• [INSTRUCTIONS FOR THE TASK]: Every entry should be repeated exactly. Omit the pictures.

• [RAW DATA]:
------------------------------------
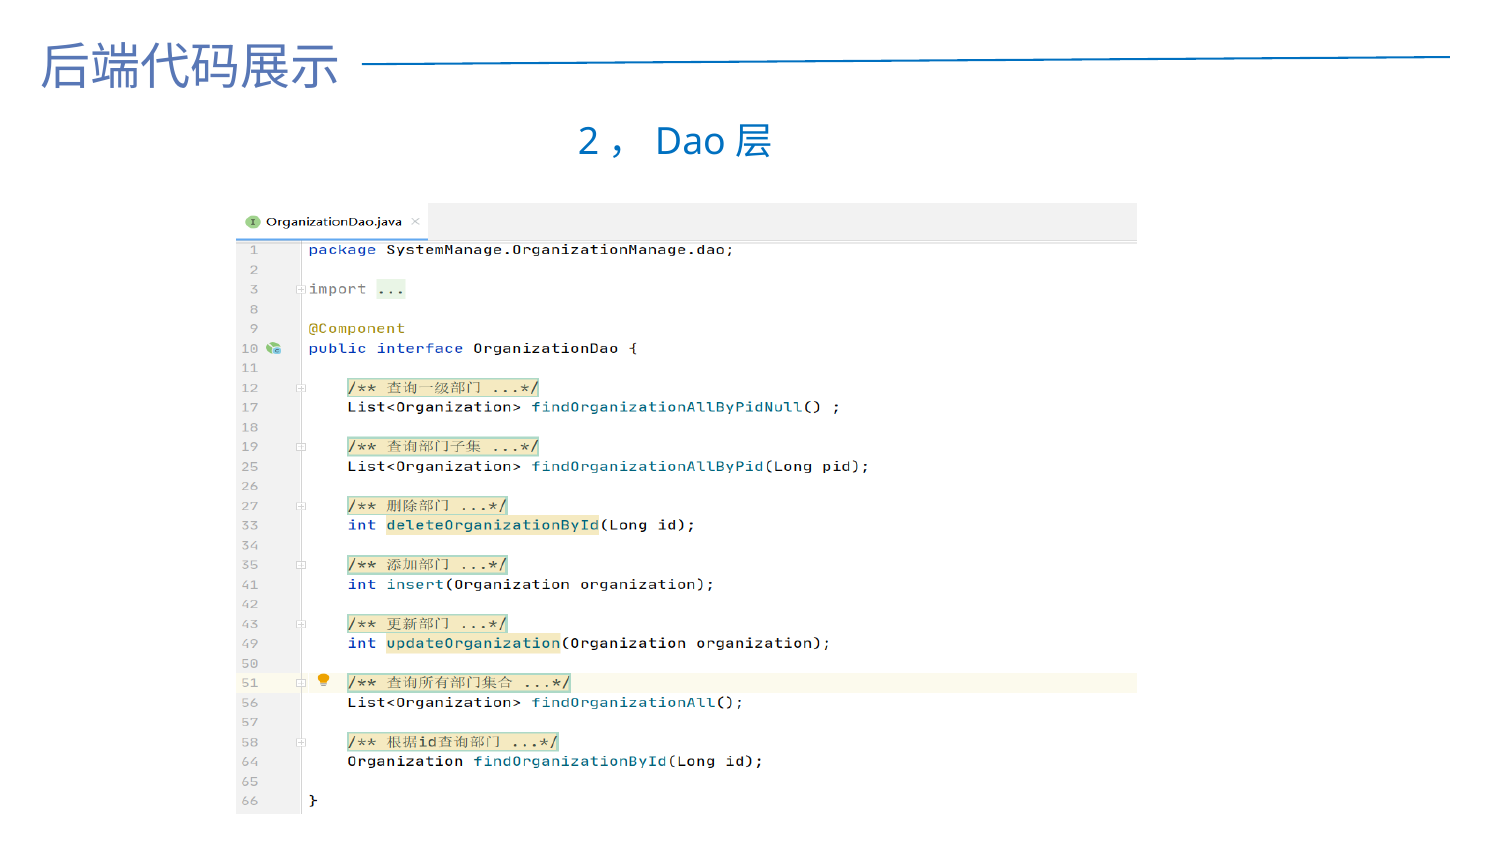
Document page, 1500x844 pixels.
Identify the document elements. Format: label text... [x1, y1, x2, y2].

text_box 后端代码展示 [25, 26, 362, 102]
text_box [361, 57, 1450, 65]
picture [235, 203, 1137, 814]
text_box 2，Dao层 [422, 109, 928, 170]
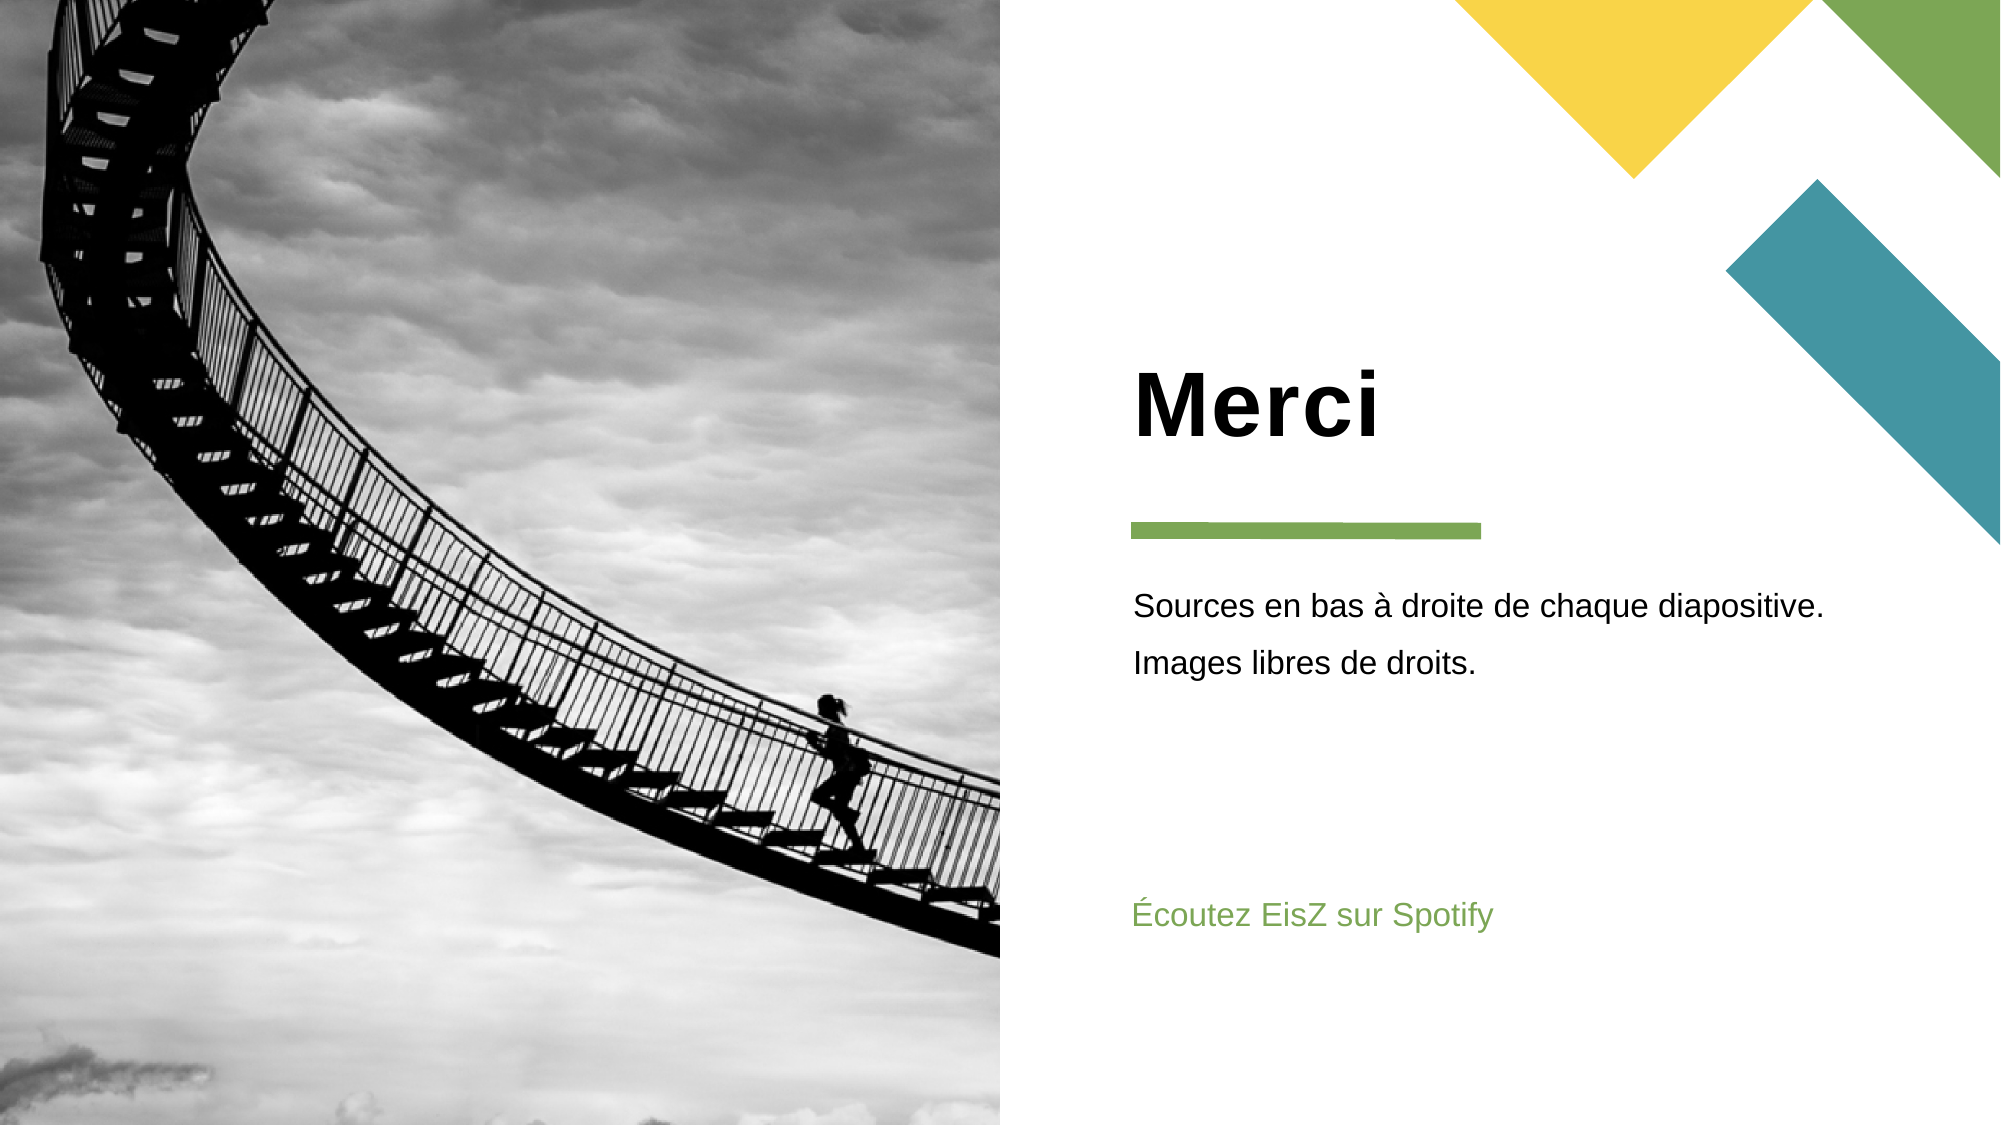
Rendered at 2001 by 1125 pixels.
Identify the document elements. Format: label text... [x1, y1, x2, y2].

subtitle Sources en bas à droite de chaque diapositive. Images libres de droits. [1133, 589, 1938, 763]
picture [0, 0, 1000, 1125]
list Écoutez EisZ sur Spotify [1131, 836, 1938, 934]
title Merci [1133, 356, 1938, 457]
------------------------------------
• [OUTPUT FOR THIS EXERCISE]:
Document page, 1500x844 pixels.
Identify the document elements. Format: label text... [x1, y1, x2, y2].

text_box 后端代码展示 [25, 26, 362, 102]
text_box [361, 57, 1450, 65]
picture [235, 203, 1137, 814]
text_box 2，Dao层 [422, 109, 928, 170]
Rendered at 2001 by 1125 pixels.
Identify the document elements. Format: label text... [x1, y1, x2, y2].

subtitle Sources en bas à droite de chaque diapositive. Images libres de droits. [1133, 589, 1938, 763]
picture [0, 0, 1000, 1125]
list Écoutez EisZ sur Spotify [1131, 836, 1938, 934]
title Merci [1133, 356, 1938, 457]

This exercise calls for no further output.